I'm a Christian minister (Lutheran) who firmly believes that we have traditionally read the Genesis narratives incorrectly, especially chapter one. We interpret Genesis 1 as a play-by-play account of creation. When I tell people that it isn't such and account, I get funny looks.
I then try to explain that Genesis 1 reflects Israel's interactions with God, nature, and the nations, using cosmic imagery. This imagery served as their "night language" (as Rev. Dowd would say it) to tell their own story as God's covenant people. That God created all things is assumed and understood. To try to argue for a literal six day creation is to miss the point and heavily trivialize the narrative.
I was wondering if you would comment on my thoughts here and talk about what you believe Genesis 1 is saying.
Thank you.
When I teach adult groups, I sometimes ask whether people believe that the account of creation in Genesis 1 is factual. No hands go up. Then I ask whether they think we should teach it to children. Everyone raises a hand.

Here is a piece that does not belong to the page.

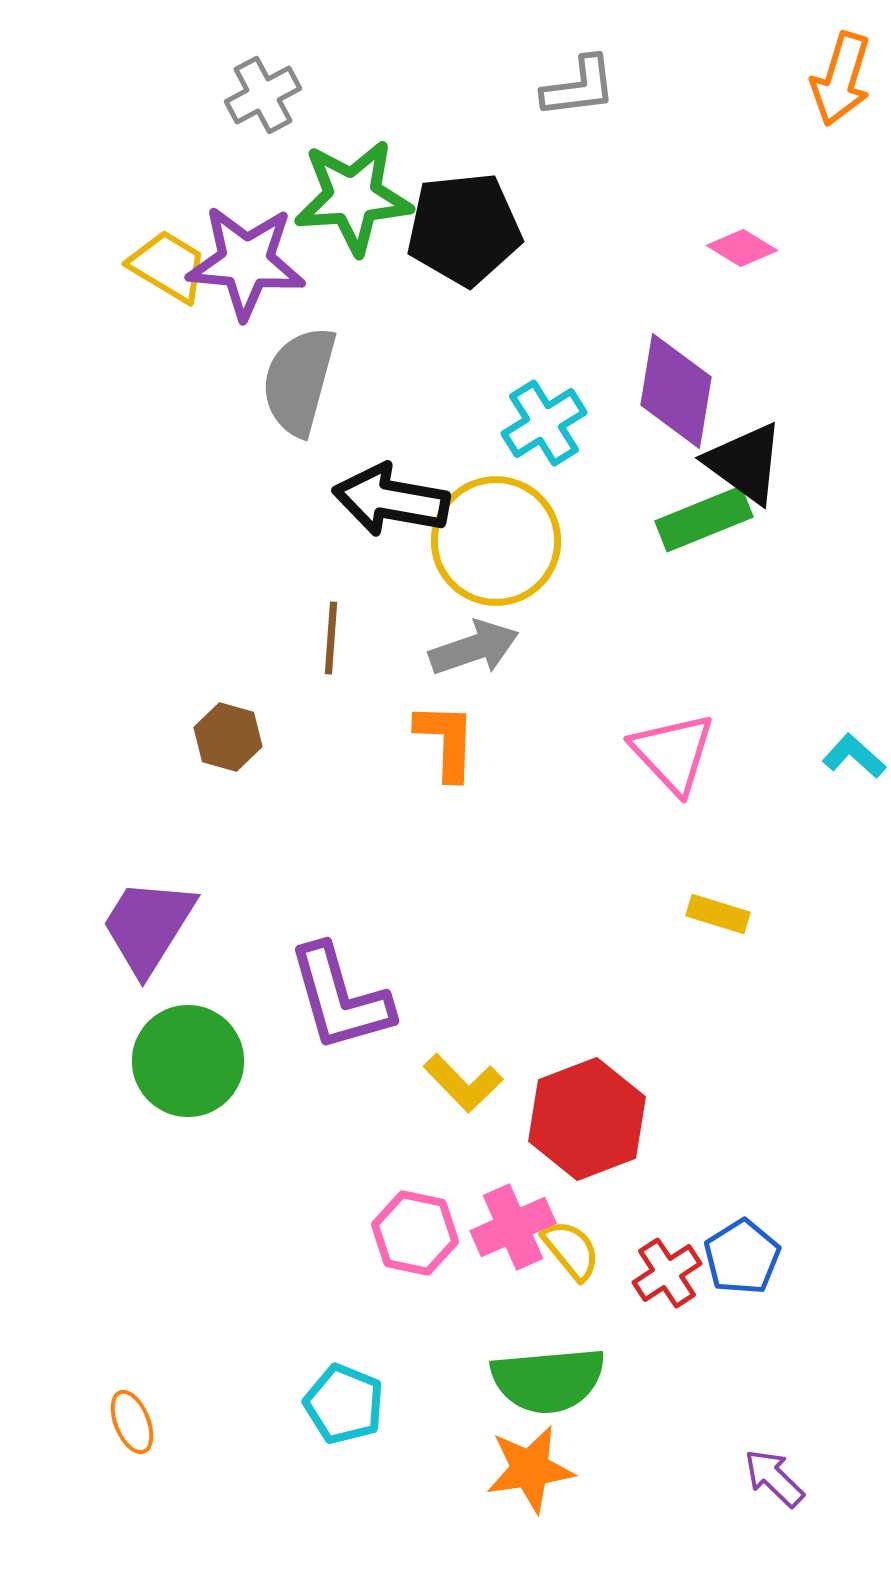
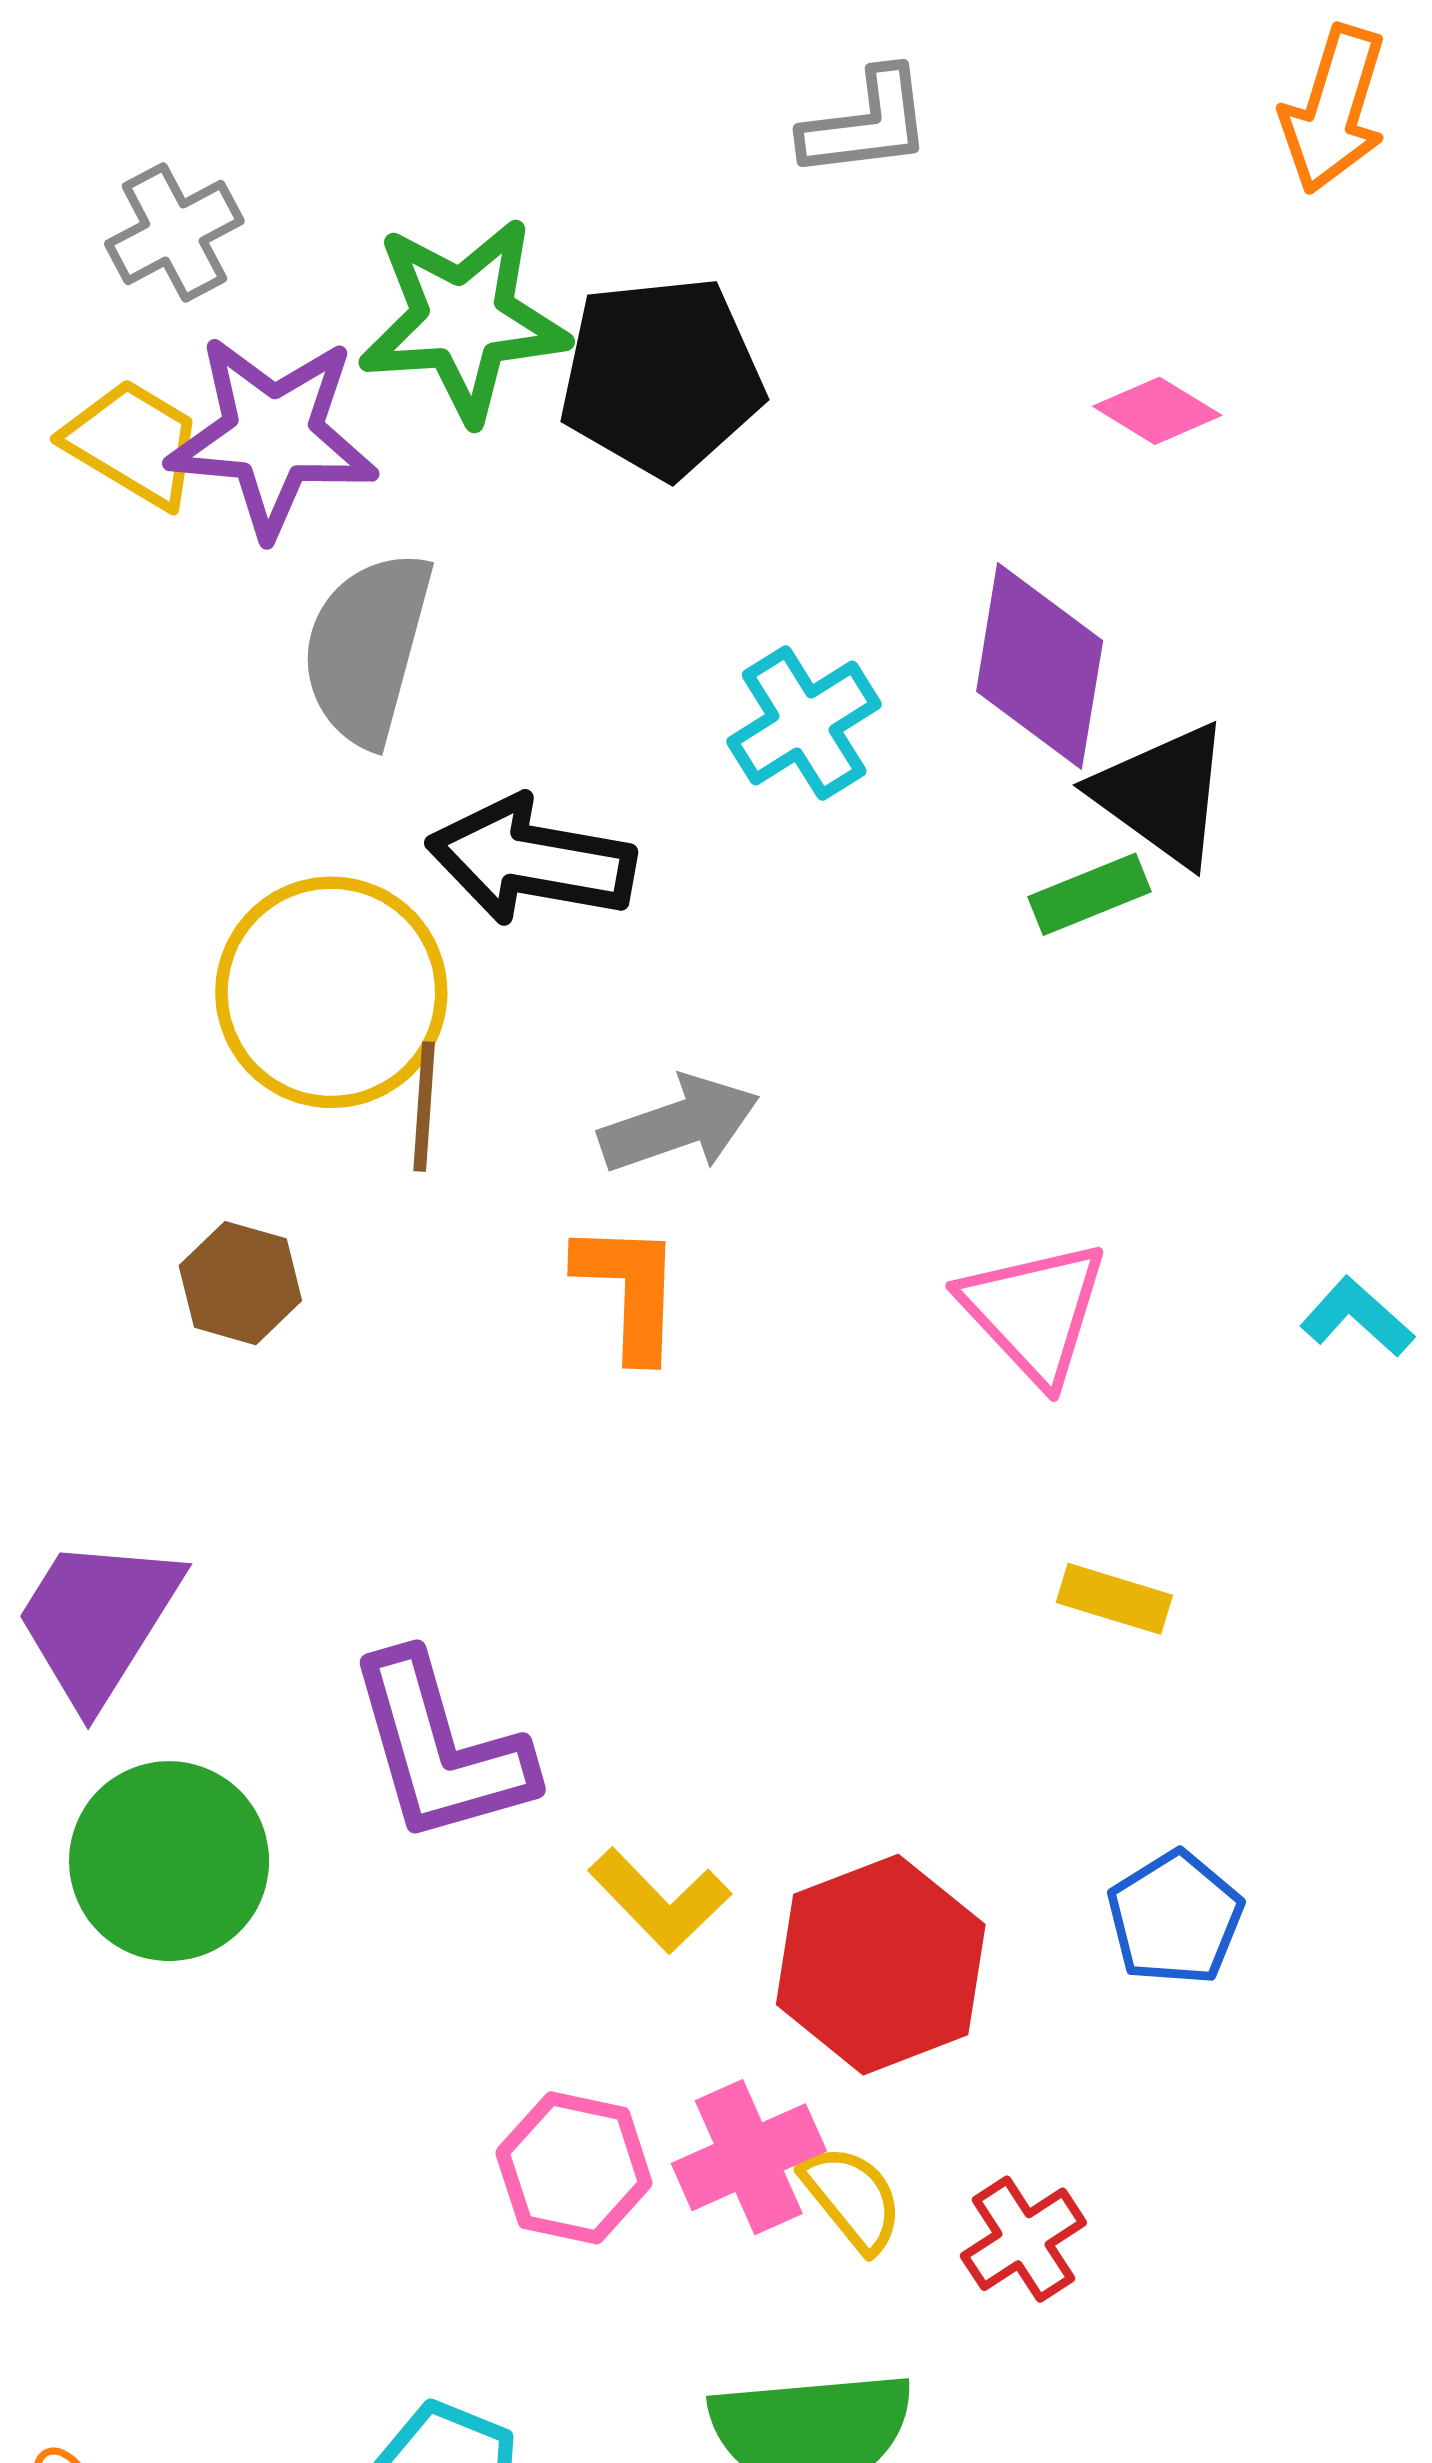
gray cross: (263, 95) -> (174, 232), moved
green rectangle: (704, 519) -> (1089, 894), size x0.7
yellow circle: (496, 541) -> (331, 992), moved
blue pentagon: (742, 1257) -> (1175, 1918), moved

To explain the paradox, I draw a table with two rows and three columns - that is, three boxes in the top row and three boxes in the bottom row. Then I label those in the top row as Day 1, Day 2, and Day 3, and those below as Day 4, Day 5, and Day 6.
It doesn't matter whether you go from right to left or left to right, as long as day 4 is below day 1, and so on. Next fill in what Gen. 1 tells us was created on each day.
The result makes sense. Each day in the top row represents the habitat for what is created in the day directly below it.
In other words, we want to teach this version to children because it presents a world created by Someone who knows what Someone is doing - it's orderly and rational. This view of creation helps children to feel safe in the world.
In contrast, Genesis 2 presents a view of creation that is rather disorderly, even blundering. Where Gen. 1 represents the orderly world that we need to believe in, Gen. 2 represents the world as we ordinarily observe it and explains why things seem so messed up.